**Consigne énoncée**: Transcrivez intégralement, sans la moindre modification, l'extrait ci-dessous consacré à l'examen des communications par le Bureau du Procureur.

**Extrait fourni**:

"""

On le voit, l’ouverture d’une enquête n’est jamais automatique, chaque communication reçue fait l’objet d’un examen méthodique en quatre phases, dont l’issue témoigne d’ailleurs souvent que la Cour est compétente pour statuer sur les violations du droit international pénal et non sur celles des droits de l’homme. Le Bureau du Procureur n’a pas donné suite, par exemple, à la communication d’une ONG cubaine alléguant que les missions internationales imposées aux médecins cubains par leur gouvernement s’apparentaient à des faits d’esclavage constitutifs de crimes contre l’humanité, et il a fait de même s’agissant des difficiles conditions de travail des Nord-Coréens ou des violations graves qui auraient été commises en mer par les autorités chinoises contre des ressortissants philippins. La situation communiquée par le collectif français présente d’ailleurs une certaine ressemblance avec celle des centres de traitement extraterritoriaux dans les îles de Nauru et Manus, dans lesquels des migrants et demandeurs d’asile seraient maintenus en détention avec l’aval des autorités australiennes dans le cadre de sa politique de contrôle aux frontières. Dans cette situation, le Bureau a conclu en 2020 qu’il n’existait pas de base raisonnable pour ouvrir une enquête pour crimes contre l’humanité – dont la définition est, il est vrai, particulièrement exigeante. Ce n’est donc qu’une fois franchis les différents stades de l’examen préliminaire – si jamais un examen préliminaire est ouvert – que la communication du collectif français pourrait donner lieu à l’ouverture d’une enquête. L’ensemble peut prendre du temps, nul délai ne lie le Bureau. Même si la tendance est à plus de célérité, certaines situations font l’objet d’examens préliminaires depuis de longues années…

Que peut craindre le Président de la République ?

"""

[Enregistrements contenus dans un jeu de données]
"""

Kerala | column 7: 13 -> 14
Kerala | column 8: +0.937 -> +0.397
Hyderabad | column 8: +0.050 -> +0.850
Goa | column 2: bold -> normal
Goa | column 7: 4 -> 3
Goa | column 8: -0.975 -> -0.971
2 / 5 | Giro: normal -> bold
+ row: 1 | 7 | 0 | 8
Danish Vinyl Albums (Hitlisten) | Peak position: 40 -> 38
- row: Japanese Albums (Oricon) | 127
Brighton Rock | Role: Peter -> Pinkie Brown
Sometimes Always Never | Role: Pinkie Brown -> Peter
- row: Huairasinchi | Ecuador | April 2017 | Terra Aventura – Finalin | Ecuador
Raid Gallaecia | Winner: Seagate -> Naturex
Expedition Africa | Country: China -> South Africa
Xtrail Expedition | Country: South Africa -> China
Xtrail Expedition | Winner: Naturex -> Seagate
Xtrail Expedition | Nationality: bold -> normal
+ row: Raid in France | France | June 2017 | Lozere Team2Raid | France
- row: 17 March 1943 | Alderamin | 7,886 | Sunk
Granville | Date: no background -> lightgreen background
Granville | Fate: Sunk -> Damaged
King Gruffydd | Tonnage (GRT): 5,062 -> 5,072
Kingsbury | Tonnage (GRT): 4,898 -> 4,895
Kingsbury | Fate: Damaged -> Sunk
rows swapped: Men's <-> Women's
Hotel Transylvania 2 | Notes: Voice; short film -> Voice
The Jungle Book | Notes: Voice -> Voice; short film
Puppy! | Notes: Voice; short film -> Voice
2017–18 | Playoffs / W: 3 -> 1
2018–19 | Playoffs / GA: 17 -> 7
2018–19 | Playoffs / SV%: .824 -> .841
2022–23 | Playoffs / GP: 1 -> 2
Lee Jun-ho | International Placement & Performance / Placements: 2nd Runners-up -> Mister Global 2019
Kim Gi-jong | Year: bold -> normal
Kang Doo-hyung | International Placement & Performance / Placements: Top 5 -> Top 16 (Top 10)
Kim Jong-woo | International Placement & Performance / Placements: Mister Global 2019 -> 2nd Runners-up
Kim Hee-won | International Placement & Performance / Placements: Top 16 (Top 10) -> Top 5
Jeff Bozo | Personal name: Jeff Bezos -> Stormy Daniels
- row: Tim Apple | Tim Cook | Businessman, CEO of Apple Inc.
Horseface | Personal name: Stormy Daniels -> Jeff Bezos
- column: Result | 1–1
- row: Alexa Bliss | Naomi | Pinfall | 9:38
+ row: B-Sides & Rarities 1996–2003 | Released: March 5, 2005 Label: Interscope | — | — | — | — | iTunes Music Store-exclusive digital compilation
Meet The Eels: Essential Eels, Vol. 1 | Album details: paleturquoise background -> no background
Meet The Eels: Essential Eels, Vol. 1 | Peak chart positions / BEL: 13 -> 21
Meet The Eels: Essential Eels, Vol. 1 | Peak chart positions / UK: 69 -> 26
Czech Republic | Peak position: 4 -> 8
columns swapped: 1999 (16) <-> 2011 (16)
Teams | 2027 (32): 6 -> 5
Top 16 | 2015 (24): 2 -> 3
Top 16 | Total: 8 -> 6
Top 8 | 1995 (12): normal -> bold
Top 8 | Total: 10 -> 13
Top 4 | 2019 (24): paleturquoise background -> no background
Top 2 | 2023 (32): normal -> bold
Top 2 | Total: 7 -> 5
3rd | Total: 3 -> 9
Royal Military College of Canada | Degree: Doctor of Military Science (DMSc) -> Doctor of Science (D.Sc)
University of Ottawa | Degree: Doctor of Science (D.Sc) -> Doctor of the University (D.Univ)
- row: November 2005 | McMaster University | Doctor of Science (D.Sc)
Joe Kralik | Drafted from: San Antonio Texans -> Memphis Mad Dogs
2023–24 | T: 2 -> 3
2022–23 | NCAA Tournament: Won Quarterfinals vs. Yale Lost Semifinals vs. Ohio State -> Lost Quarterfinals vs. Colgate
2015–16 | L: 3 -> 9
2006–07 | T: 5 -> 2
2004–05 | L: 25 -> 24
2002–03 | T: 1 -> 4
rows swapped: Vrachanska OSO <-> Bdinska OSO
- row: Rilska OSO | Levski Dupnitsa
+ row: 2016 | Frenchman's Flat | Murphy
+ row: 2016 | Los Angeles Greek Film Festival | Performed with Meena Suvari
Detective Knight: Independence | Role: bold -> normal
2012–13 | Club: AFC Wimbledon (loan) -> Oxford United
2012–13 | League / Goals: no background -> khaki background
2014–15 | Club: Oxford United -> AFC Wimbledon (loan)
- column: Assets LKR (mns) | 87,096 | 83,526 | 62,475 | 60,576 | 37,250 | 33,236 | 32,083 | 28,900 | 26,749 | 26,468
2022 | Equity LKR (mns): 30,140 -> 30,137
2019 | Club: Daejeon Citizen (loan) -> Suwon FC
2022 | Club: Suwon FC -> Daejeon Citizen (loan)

"""

**Réponse complète**:
On le voit, l’ouverture d’une enquête n’est jamais automatique, chaque communication reçue fait l’objet d’un examen méthodique en quatre phases, dont l’issue témoigne d’ailleurs souvent que la Cour est compétente pour statuer sur les violations du droit international pénal et non sur celles des droits de l’homme. Le Bureau du Procureur n’a pas donné suite, par exemple, à la communication d’une ONG cubaine alléguant que les missions internationales imposées aux médecins cubains par leur gouvernement s’apparentaient à des faits d’esclavage constitutifs de crimes contre l’humanité, et il a fait de même s’agissant des difficiles conditions de travail des Nord-Coréens ou des violations graves qui auraient été commises en mer par les autorités chinoises contre des ressortissants philippins. La situation communiquée par le collectif français présente d’ailleurs une certaine ressemblance avec celle des centres de traitement extraterritoriaux dans les îles de Nauru et Manus, dans lesquels des migrants et demandeurs d’asile seraient maintenus en détention avec l’aval des autorités australiennes dans le cadre de sa politique de contrôle aux frontières. Dans cette situation, le Bureau a conclu en 2020 qu’il n’existait pas de base raisonnable pour ouvrir une enquête pour crimes contre l’humanité – dont la définition est, il est vrai, particulièrement exigeante. Ce n’est donc qu’une fois franchis les différents stades de l’examen préliminaire – si jamais un examen préliminaire est ouvert – que la communication du collectif français pourrait donner lieu à l’ouverture d’une enquête. L’ensemble peut prendre du temps, nul délai ne lie le Bureau. Même si la tendance est à plus de célérité, certaines situations font l’objet d’examens préliminaires depuis de longues années…

Que peut craindre le Président de la République ?